Since beginning its campaign of terror in Iraq and Syria, the Islamic State has targeted religious minorities, including Yazidis, Christians, and Shi’a Muslims. But designating the nature of those attacks has proved somewhat more complicated.
According to a mid-November report by Michael Isikoff, the State Department is currently considering designating ISIS’s destruction of the Yazidi community as a genocide. But Isikoff also noted that there has been internal disagreement over whether or not to apply the same designation to ISIS attacks on Christians.
“Another complicating factor in the administration deliberations is what the government says, if anything, about IS atrocities aimed at Christians and other small minorities,” he wrote, adding that “officials counter that IS attacks on those groups, while likely ‘crimes against humanity,’ do not appear to meet the high bar set out in the genocide treaty...”

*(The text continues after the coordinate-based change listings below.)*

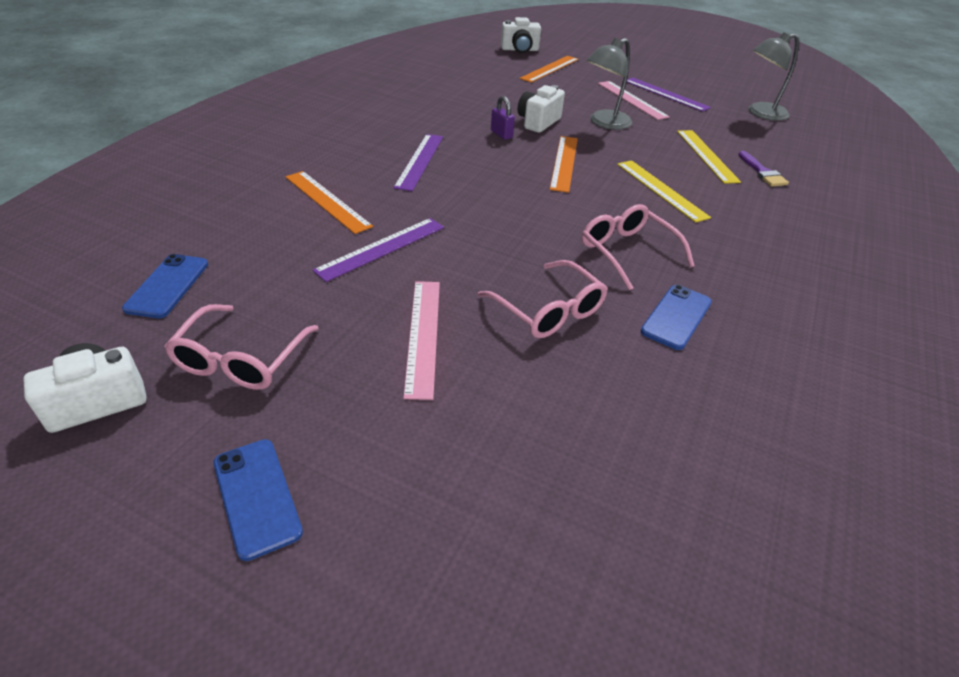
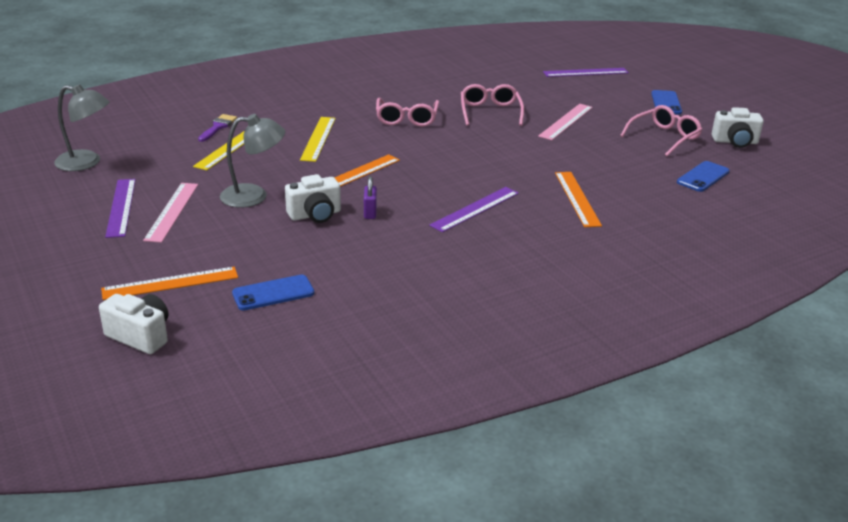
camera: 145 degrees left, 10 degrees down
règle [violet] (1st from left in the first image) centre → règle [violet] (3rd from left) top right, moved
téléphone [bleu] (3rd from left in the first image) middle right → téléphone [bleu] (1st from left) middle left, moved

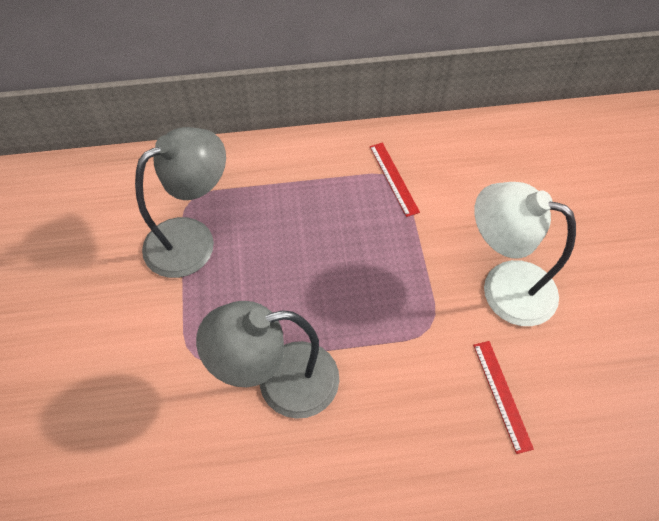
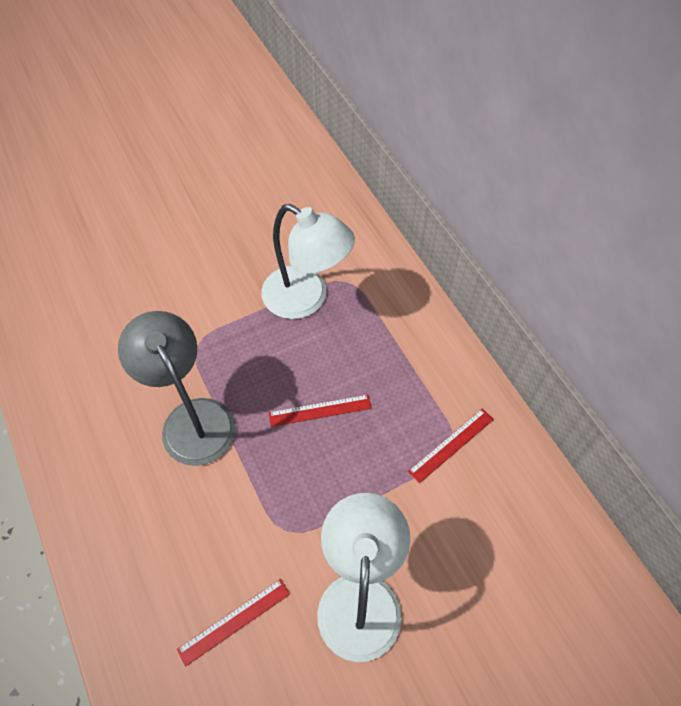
camera: 70 degrees right, 0 degrees up
lampe [gris] (1st from left) middle left → lampe [blanc] (1st from left) centre
- → règle [rouge] (2nd from left) centre

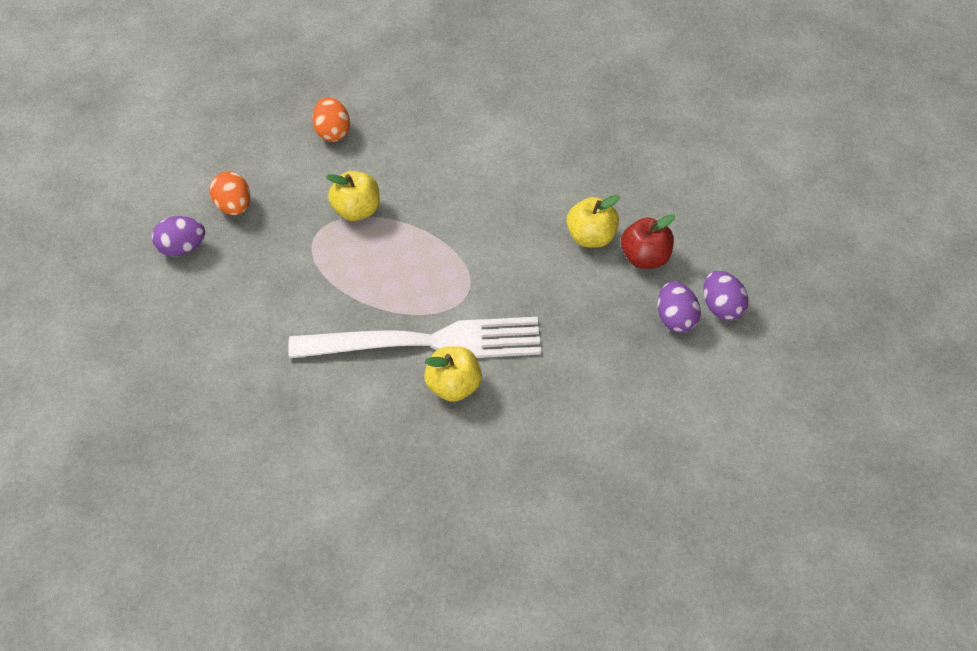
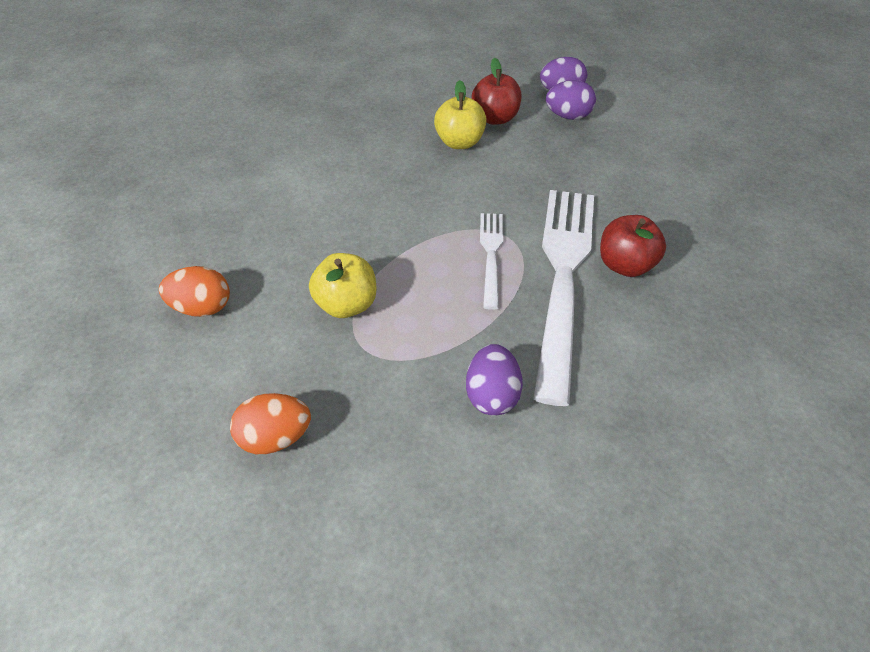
camera: 75 degrees left, 5 degrees down
œuf [violet] (1st from left) middle left → œuf [violet] (1st from left) centre, moved
pomme [jaune] (2nd from left) centre → pomme [rouge] (2nd from left) middle right
- → fourchette [blanc] (1st from left) centre

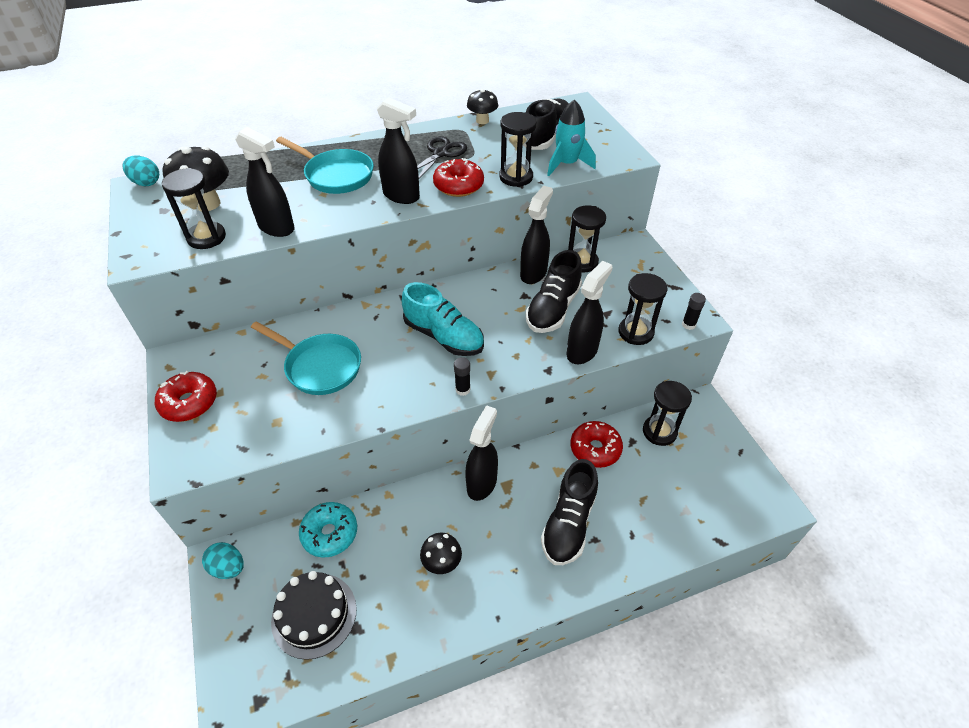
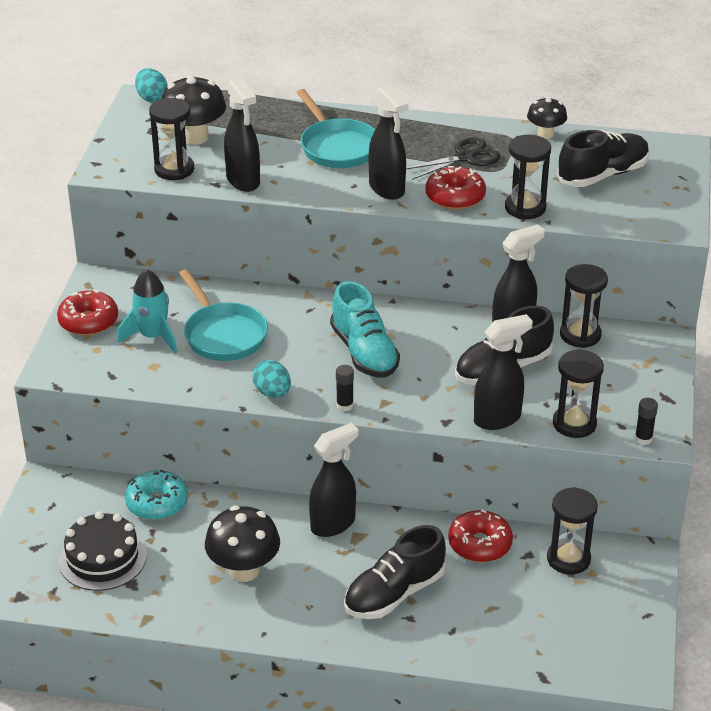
camera: 30 degrees right, 10 degrees down
œuf [turquoise] (2nd from left) bottom left → œuf [turquoise] (2nd from left) centre, moved
champignon [noir] (2nd from left) bottom centre, x1.64
fusée [turquoise] top centre → fusée [turquoise] middle left, moved

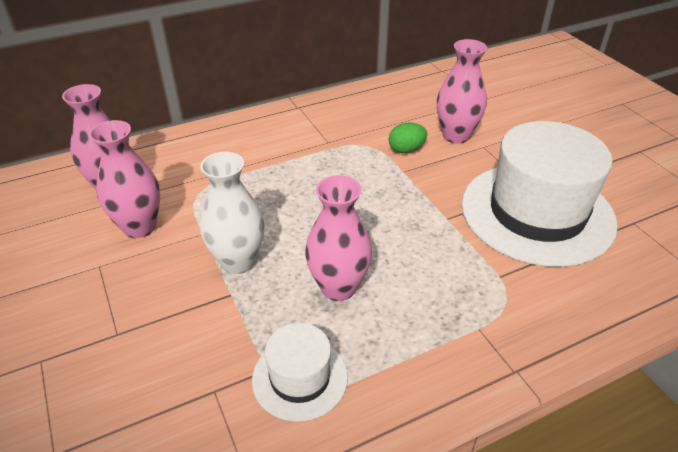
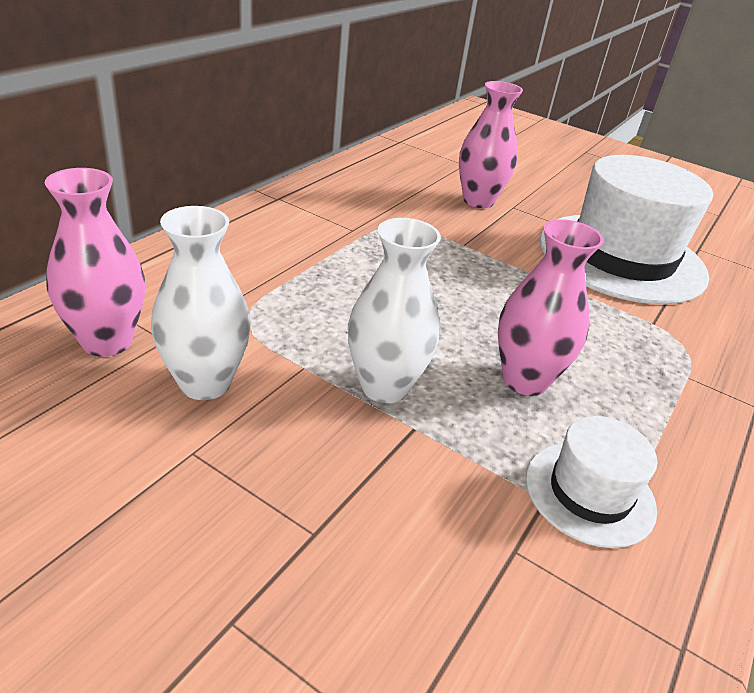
camera: 35 degrees left, 5 degrees down
vase [rose] (2nd from left) middle left → vase [blanc] (1st from left) middle left
œuf [vert] top centre → -

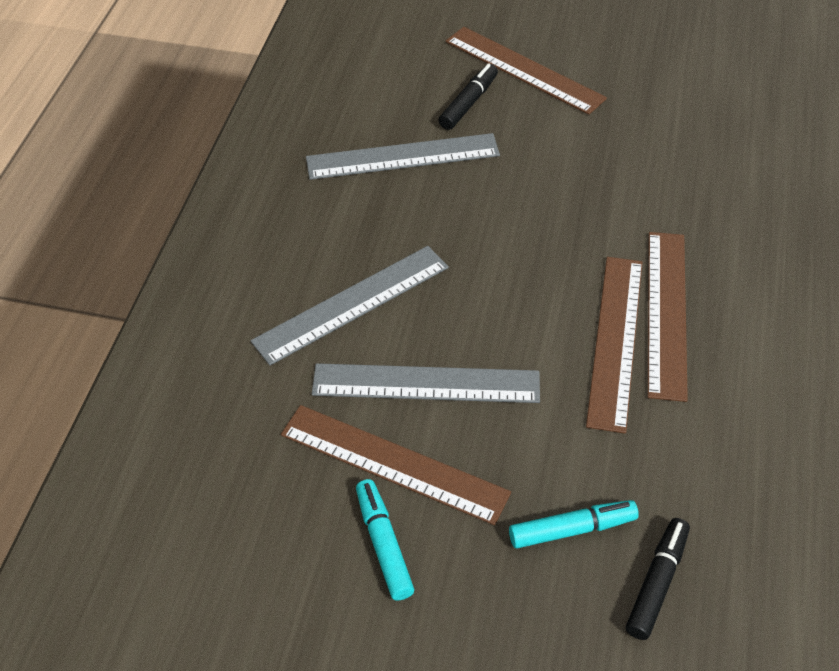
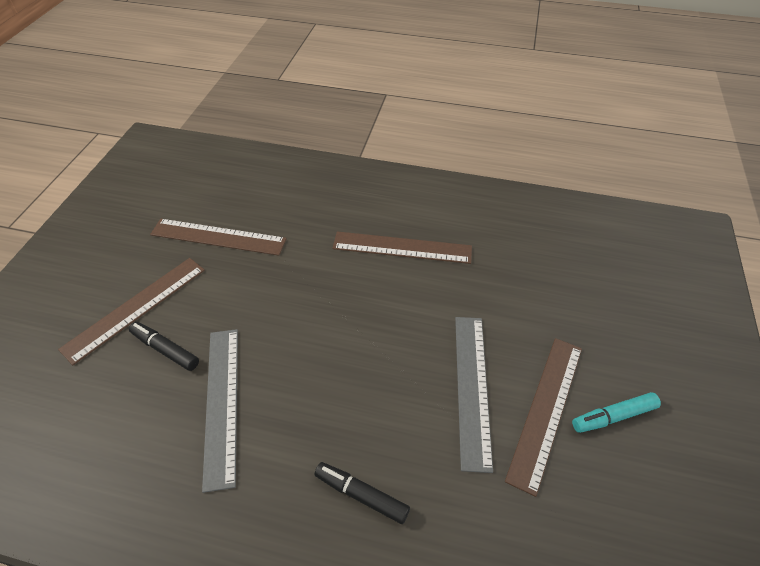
camera: 90 degrees left, 0 degrees up
règle [gris] (1st from left) centre → -
feutre [turquoise] (2nd from left) bottom right → -
règle [marron] (3rd from left in the first image) middle right → règle [marron] (2nd from left) middle left, moved
feutre [noir] (2nd from left) bottom right → feutre [noir] (2nd from left) bottom centre, moved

Since then, the classification of ISIS attacks on Christians as genocide has become a kind of culture war touchstone, with conservatives accusing the Obama administration of “a familiar pattern ... of a politically correct bias that views Christians...never as victims but always as Inquisition-style oppressors.” Candidates like Ted Cruz have been emphatic that Christians in Syria and Iraq are facing genocide, and other organizations have called on the Obama administration to include Christians in any recognition of the same.
Now, by telling a New Hampshire crowd that she will classify ISIS attacks on Christians as genocide, in spite of the Obama administration’s hesitation, Clinton has transcended a tense cultural boundary in our national interpretation of ISIS’s atrocities abroad.